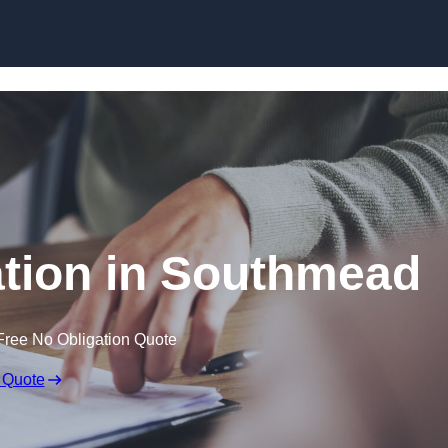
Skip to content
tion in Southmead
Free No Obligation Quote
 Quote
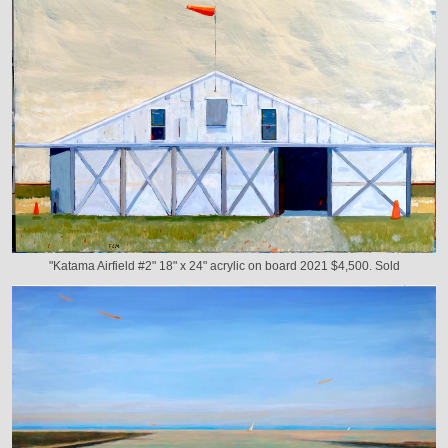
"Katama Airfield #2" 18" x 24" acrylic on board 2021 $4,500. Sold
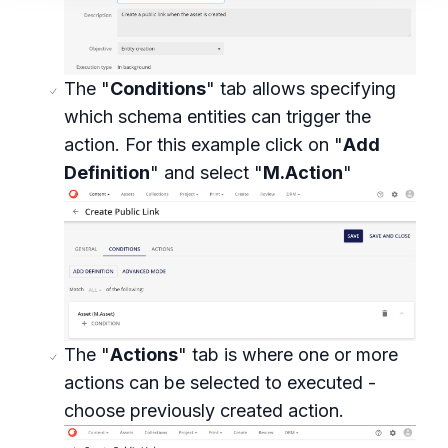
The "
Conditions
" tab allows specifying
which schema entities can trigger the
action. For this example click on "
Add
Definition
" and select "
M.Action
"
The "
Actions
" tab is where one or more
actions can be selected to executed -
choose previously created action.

•••••

◆ Exercise directions
The full text of the data above, exact and without pictures, is what to return.

◆ Response
Skip to content
tion in Southmead
Free No Obligation Quote
 Quote
"Katama Airfield #2" 18" x 24" acrylic on board 2021 $4,500. Sold
The "
Conditions
" tab allows specifying
which schema entities can trigger the
action. For this example click on "
Add
Definition
" and select "
M.Action
"
The "
Actions
" tab is where one or more
actions can be selected to executed -
choose previously created action.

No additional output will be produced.